Implicit Compositional Generative Network for Length-Variable Co-Speech Gesture Synthesis

Chenghao Xu, Jiexi Yan, Yanhua Yang, Cheng Deng

Published: 2024, Last Modified: 27 Jan 2026IEEE Trans. Multim. 2024EveryoneRevisionsBibTeXCC BY-SA 4.0

Abstract: Co-speech gesture synthesis is a practical yet challenging task that aims to generate body motion sequences in line with speech audio. Most of the existing methods can only generate the gesture sequence with a fixed number of frames, which does not satisfy the high-quality requirement of the virtual speech video in real-world applications. In this paper, we propose a novel Implicit Compositional Generative Network (ICGN) for length-variable co-speech gesture synthesis. In ICGN, the implicit neural representation is captured and optimized for a whole gesture sequence of arbitrary length with temporal embeddings.
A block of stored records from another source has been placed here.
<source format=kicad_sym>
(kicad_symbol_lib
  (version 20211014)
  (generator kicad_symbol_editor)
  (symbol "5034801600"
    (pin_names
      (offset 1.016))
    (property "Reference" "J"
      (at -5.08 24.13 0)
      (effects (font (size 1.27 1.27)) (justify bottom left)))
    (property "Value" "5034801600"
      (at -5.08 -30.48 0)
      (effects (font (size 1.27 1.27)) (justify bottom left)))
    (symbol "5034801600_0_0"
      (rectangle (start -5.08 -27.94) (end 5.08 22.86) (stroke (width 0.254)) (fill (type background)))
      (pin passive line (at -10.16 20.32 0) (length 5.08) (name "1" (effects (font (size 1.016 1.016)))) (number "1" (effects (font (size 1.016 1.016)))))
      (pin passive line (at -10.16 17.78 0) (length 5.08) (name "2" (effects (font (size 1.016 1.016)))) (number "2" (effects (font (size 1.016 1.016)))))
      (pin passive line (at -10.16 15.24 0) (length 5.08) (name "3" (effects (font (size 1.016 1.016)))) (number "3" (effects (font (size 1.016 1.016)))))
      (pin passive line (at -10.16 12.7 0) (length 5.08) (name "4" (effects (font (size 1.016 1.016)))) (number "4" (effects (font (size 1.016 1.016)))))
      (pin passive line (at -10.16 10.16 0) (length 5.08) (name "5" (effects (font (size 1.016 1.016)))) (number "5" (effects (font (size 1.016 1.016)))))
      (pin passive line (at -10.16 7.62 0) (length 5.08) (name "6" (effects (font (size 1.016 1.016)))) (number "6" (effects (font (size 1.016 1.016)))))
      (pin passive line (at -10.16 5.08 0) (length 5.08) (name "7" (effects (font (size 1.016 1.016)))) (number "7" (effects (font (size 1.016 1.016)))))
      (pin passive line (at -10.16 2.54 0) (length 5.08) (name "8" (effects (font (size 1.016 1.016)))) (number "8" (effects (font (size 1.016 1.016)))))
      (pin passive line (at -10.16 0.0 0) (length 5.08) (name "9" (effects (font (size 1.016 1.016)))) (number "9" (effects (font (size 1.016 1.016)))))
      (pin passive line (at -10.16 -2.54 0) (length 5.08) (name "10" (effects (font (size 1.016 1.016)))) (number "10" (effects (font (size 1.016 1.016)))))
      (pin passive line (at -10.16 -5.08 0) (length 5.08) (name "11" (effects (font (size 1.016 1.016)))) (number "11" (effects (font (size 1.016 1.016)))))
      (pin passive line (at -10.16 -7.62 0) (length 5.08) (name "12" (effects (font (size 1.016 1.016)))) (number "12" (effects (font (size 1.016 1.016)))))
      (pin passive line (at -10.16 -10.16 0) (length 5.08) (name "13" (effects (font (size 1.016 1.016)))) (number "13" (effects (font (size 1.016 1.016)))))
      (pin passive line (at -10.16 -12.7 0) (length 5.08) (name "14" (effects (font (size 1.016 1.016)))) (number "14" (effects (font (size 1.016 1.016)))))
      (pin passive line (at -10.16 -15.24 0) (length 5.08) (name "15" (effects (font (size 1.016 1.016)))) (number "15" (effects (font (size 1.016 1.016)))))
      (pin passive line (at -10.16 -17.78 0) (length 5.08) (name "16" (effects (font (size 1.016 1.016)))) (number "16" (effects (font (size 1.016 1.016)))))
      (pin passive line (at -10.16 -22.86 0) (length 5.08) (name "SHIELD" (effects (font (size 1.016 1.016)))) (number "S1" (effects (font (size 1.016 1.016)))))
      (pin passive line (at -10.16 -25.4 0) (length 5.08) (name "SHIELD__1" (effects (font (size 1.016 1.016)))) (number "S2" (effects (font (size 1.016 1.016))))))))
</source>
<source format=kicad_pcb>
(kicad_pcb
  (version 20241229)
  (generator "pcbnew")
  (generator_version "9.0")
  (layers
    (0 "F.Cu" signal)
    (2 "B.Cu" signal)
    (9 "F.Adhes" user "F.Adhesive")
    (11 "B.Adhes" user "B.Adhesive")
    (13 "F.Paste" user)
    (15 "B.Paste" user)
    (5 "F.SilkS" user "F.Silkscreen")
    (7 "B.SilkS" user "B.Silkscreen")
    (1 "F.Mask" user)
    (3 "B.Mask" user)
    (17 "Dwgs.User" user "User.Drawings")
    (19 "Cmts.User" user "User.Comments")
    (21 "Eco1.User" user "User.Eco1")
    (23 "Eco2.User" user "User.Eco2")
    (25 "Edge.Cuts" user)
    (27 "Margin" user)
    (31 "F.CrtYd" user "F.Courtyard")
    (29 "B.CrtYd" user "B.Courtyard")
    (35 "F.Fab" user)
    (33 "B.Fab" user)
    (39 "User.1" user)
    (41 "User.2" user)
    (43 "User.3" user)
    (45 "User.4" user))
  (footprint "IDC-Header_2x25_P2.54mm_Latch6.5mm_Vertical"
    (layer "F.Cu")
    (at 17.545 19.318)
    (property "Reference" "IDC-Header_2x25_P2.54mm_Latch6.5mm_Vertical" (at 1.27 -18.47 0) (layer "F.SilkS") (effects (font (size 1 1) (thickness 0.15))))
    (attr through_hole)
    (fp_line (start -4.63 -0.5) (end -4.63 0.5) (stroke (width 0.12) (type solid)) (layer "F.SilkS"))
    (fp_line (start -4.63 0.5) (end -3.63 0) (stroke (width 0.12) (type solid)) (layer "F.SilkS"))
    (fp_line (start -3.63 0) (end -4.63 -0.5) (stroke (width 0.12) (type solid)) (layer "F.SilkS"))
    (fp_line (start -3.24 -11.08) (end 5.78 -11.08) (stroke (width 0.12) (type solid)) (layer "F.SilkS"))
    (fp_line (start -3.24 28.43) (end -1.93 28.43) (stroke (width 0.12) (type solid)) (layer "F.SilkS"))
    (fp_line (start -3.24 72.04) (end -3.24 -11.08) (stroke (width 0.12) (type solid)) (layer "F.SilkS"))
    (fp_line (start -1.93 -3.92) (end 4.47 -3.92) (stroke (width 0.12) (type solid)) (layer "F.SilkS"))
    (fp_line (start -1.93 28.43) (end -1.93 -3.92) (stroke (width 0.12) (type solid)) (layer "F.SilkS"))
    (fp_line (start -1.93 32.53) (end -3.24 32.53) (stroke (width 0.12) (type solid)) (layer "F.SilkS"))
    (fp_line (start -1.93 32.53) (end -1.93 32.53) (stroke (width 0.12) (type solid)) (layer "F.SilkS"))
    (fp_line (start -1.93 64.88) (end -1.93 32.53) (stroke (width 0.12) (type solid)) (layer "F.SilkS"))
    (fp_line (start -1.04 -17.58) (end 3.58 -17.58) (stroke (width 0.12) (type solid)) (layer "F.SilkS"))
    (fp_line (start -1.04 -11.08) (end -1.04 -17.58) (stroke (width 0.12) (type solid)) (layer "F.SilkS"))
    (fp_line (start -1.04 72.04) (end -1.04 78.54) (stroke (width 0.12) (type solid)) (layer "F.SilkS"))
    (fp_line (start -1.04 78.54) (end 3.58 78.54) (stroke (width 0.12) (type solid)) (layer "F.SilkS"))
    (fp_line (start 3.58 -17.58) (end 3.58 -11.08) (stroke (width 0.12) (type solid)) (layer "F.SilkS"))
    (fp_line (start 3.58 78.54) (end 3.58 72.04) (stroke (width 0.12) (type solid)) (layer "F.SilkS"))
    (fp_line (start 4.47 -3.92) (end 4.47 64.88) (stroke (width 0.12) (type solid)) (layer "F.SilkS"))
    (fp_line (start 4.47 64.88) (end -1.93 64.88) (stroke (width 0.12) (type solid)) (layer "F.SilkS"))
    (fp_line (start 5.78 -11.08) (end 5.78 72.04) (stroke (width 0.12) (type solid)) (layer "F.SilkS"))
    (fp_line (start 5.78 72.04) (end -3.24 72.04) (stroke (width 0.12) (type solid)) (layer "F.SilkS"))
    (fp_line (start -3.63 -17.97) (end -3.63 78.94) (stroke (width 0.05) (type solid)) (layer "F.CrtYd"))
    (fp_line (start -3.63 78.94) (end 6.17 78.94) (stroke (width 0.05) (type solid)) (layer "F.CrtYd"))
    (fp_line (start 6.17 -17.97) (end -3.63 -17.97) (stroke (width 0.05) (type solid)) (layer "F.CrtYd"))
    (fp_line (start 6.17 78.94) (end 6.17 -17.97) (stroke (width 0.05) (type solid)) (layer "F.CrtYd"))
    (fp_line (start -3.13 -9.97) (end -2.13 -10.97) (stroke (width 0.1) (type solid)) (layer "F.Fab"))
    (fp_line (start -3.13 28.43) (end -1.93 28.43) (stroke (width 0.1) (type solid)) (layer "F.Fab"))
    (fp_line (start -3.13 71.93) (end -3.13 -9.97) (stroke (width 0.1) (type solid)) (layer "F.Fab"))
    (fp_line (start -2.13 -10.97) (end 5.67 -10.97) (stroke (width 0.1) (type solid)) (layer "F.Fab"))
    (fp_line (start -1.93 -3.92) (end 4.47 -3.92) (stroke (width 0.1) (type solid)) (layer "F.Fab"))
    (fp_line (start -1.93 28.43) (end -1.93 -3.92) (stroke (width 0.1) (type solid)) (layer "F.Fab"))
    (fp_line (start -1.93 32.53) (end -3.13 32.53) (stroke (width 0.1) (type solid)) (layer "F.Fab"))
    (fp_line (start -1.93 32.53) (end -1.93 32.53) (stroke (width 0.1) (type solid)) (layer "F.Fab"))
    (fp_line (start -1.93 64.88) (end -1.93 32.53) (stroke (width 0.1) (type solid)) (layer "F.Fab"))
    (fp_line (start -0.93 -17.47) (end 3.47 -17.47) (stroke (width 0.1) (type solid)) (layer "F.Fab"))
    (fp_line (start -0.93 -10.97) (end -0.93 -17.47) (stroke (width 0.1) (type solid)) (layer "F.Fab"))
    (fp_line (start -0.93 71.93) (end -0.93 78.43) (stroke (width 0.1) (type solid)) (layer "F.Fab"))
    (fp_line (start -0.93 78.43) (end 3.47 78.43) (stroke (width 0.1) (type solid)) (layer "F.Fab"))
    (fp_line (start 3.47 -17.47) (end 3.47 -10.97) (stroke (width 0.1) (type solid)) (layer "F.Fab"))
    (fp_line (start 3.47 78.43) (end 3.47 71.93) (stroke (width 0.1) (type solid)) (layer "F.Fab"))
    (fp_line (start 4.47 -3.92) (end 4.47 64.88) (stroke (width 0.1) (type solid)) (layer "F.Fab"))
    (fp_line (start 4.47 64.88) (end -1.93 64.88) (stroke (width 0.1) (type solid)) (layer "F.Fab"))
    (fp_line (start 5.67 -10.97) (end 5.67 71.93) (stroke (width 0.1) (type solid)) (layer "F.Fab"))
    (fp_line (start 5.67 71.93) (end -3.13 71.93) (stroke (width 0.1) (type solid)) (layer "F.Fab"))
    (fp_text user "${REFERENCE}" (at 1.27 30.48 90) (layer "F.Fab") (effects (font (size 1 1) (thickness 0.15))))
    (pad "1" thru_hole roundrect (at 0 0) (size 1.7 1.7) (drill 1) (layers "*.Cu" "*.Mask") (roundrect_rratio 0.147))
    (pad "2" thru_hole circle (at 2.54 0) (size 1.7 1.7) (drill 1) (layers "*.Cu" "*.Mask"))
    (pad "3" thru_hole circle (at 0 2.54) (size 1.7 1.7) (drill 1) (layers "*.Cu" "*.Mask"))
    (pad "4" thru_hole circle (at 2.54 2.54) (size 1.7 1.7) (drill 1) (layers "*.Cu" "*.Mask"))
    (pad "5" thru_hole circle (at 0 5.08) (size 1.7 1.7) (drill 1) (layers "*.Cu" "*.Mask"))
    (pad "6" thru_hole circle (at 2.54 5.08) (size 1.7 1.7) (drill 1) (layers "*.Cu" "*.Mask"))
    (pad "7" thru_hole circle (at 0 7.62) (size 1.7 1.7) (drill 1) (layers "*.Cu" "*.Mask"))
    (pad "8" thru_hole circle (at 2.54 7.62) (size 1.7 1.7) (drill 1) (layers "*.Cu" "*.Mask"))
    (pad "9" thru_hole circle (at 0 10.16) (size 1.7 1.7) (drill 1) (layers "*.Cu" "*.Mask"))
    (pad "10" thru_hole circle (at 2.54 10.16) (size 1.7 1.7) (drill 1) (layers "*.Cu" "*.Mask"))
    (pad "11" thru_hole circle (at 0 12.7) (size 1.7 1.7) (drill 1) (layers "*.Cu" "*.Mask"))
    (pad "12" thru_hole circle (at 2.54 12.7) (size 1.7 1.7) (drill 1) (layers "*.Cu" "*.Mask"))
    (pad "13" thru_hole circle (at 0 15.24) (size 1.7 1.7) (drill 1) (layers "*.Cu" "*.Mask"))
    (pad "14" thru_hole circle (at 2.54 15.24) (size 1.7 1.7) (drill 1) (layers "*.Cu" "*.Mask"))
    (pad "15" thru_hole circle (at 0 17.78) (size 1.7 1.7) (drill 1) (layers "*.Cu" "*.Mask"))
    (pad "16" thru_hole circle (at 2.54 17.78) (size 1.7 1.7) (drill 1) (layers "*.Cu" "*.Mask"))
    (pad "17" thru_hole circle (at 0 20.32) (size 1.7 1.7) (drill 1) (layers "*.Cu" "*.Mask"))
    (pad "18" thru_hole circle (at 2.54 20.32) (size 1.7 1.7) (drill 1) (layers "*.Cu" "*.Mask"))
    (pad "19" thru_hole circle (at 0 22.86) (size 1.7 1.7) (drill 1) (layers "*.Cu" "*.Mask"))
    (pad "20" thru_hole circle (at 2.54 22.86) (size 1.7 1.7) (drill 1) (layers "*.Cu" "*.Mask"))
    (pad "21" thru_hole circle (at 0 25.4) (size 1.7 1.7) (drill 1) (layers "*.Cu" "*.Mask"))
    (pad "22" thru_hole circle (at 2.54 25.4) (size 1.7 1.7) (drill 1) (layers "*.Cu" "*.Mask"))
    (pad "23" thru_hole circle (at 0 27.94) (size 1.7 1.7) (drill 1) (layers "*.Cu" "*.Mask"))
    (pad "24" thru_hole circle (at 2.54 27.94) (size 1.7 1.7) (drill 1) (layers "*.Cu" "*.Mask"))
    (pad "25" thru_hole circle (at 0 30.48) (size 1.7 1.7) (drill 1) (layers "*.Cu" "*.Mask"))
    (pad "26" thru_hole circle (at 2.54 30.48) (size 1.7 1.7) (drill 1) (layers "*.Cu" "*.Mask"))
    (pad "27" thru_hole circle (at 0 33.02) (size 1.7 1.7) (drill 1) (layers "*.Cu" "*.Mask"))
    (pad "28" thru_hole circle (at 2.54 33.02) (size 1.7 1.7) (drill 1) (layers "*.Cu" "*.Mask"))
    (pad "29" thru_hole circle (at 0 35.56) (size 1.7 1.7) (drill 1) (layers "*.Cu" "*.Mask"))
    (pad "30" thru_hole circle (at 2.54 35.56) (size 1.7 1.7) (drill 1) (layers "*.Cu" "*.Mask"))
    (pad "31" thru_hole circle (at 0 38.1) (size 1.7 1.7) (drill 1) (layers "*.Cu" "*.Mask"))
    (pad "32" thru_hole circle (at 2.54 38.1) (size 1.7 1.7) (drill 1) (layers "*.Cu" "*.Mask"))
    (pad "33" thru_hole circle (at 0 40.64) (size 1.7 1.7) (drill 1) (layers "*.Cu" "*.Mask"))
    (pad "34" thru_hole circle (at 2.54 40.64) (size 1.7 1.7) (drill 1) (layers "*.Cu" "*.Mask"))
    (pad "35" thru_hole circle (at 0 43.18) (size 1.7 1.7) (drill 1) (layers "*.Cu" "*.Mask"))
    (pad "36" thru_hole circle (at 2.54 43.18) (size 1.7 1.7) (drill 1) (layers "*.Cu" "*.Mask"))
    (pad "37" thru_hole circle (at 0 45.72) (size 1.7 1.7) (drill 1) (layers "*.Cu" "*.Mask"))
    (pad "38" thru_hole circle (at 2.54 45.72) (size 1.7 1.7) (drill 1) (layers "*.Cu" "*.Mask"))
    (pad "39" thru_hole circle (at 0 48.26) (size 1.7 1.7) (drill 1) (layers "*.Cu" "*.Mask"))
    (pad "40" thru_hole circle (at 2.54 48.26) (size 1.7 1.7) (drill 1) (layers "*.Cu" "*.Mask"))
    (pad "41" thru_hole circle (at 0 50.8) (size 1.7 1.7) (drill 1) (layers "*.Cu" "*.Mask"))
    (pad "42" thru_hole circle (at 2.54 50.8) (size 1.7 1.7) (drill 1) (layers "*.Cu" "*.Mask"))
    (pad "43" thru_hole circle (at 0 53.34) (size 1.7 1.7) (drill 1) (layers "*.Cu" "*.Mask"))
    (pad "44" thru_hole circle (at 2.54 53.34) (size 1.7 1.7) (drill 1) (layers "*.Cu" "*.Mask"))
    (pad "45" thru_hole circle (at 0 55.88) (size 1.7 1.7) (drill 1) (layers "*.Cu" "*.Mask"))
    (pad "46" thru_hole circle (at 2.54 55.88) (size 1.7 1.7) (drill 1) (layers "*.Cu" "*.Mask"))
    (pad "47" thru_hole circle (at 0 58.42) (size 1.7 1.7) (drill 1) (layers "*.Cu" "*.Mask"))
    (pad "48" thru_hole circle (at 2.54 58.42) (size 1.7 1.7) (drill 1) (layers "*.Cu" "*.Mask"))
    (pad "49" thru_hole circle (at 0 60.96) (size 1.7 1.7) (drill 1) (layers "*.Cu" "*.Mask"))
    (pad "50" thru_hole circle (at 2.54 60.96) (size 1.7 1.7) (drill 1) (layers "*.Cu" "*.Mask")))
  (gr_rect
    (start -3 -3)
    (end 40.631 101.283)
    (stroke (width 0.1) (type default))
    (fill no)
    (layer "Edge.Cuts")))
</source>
Moreover, to enforce the synthesized gestures more realistic and consistent, we compositionally generate the gesture sequence through a well-designed asymmetric two-stream network that effectively captures and utilizes the rich correlations between speech audio and human body motions. In this way, the coarse and fine-grained gestures are synthesized, respectively, according to the corresponding content-aware and emotion-aware audio components. Extensive experiments on four widely-used benchmarks demonstrate that the proposed method renders realistic human gestures and achieves the superior performance against several state-of-the-art methods.